Is the language of the new pooling order different from the old pooling order? I am not seeing how one supersedes the other.

I also have not been able to find anything more about pseudo units or base units. Neither term appears to be used the relevant portions of the century code, DMR website, or any other materials I have seen related to this subject.

Why are sections 22 and 23 left out? It seems as though their 2560 is affected by this.

There is a slight problem. There are no pooling agreements. None. You are obviously quoting the letter in the well file.

Additionally, at the bottom of Page 6 “…all pooled interest owners within the base 1280-acre spacing units should receive their equitable share of that oil.” So, how do you define “equitable share”? Since the oil being recovered by the section line well lies along the section line between 25-26 and 35-36 (east-west horizontal leg) and Sections 35 and 36 are being paid for twice as much as 25-26 then how or why is that “equitable”? What about correlative rights?
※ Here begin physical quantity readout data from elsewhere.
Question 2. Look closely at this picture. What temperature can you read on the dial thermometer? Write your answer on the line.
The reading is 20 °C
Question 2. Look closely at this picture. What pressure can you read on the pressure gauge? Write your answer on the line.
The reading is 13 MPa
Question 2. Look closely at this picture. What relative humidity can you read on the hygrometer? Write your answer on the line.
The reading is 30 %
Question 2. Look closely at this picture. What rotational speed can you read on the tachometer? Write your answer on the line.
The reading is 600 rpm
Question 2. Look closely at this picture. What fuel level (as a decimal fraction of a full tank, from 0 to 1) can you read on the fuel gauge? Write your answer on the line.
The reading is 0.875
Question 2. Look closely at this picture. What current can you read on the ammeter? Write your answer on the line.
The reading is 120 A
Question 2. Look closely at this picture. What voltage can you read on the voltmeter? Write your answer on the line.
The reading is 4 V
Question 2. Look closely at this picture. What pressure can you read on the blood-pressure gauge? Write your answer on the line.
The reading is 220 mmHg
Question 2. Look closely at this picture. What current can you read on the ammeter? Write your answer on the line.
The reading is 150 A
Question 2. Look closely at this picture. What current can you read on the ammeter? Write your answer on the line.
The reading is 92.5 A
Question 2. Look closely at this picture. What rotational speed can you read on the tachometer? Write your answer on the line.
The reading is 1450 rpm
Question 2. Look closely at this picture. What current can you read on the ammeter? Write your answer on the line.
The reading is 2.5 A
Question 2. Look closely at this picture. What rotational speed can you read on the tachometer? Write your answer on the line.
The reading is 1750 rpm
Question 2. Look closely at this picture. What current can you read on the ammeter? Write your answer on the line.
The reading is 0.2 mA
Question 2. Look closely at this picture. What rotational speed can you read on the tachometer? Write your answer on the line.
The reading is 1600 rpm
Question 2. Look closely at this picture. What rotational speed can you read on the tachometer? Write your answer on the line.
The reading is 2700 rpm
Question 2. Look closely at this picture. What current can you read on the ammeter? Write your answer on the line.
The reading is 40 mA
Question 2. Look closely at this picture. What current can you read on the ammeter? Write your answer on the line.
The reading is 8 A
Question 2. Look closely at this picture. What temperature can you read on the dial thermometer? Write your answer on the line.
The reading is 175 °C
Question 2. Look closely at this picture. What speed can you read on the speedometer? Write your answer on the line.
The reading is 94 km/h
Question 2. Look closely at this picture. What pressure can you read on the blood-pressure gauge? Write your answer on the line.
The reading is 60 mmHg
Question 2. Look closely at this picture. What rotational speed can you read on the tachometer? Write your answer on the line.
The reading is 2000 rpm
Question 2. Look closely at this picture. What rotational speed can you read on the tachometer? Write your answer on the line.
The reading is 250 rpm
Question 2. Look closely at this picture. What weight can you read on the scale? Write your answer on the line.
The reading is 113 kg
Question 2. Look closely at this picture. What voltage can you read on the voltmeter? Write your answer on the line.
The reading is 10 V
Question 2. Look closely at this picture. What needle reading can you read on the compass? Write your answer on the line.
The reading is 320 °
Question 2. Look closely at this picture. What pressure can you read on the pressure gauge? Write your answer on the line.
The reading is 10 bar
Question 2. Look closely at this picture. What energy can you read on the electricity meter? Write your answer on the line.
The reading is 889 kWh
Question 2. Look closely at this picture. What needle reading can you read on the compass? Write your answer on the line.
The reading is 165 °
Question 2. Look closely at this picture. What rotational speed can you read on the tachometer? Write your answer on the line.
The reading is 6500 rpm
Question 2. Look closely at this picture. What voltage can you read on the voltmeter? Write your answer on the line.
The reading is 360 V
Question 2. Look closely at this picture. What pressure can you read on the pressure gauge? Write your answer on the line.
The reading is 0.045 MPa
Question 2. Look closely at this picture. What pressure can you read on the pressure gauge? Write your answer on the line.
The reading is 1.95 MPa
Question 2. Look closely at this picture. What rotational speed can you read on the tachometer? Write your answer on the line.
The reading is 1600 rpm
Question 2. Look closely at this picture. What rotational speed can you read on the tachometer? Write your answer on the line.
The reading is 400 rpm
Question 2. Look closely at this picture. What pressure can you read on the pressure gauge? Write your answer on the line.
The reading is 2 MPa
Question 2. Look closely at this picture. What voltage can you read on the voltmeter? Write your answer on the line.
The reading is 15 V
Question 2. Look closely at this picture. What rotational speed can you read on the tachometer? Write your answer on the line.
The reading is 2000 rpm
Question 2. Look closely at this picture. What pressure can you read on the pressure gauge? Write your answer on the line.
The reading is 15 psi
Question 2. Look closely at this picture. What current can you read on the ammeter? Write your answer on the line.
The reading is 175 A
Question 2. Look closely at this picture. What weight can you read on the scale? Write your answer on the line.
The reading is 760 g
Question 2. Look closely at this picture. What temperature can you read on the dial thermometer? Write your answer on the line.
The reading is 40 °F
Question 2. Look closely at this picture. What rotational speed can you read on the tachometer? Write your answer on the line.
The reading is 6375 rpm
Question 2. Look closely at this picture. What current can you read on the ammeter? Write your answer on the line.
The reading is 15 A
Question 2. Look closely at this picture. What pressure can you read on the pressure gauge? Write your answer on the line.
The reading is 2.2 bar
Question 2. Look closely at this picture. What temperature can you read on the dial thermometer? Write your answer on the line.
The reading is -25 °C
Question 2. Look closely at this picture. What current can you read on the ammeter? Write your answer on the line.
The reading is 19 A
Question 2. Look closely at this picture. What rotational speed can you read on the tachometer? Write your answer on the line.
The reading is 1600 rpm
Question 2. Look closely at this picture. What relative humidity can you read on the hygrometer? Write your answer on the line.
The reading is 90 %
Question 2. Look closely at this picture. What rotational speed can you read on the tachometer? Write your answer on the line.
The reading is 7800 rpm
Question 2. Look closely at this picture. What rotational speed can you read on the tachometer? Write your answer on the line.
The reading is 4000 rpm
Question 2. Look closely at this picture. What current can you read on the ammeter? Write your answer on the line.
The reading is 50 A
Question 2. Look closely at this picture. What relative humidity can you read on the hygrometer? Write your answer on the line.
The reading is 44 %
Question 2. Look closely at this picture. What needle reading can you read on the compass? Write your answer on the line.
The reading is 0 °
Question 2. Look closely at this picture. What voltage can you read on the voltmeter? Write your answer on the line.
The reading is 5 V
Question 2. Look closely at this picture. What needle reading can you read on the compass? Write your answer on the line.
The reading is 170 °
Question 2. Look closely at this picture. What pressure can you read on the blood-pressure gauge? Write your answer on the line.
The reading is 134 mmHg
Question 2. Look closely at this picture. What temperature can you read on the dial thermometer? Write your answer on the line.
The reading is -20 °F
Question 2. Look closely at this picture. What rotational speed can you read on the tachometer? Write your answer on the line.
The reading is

That Correlative Rights Doctrine is a rule that each owner of a common reservoir should be afforded his or her fair share of the recoverable oil or gas beneath his or her land. Shouldn’t 25-26-35-36 each receive the same share?

I talked to a landman from one of the major Bakken operators who said that there is no case law in this matter. That’s what we need - case law.

This same landman said that their company does not necessarily pay royalties on section line wells that same way as this letter states.

Interesting. That would indeed be a problem if there were no pooling orders. So the pooling orders referenced are not actual pooling orders? I didn’t independently verify any specific orders, just how it should theoretically play out.

Either way, I feel an attorney specializing in this topic and this state’s laws would be a better resource for resolution to this particular topic than a free online forum. If it’s beyond the scope of an 8-page formal review, it’s likely beyond the scope of attention I or most any other professional could provide in our spare time. I wish y’all the best of luck though and would love to hear the resolution!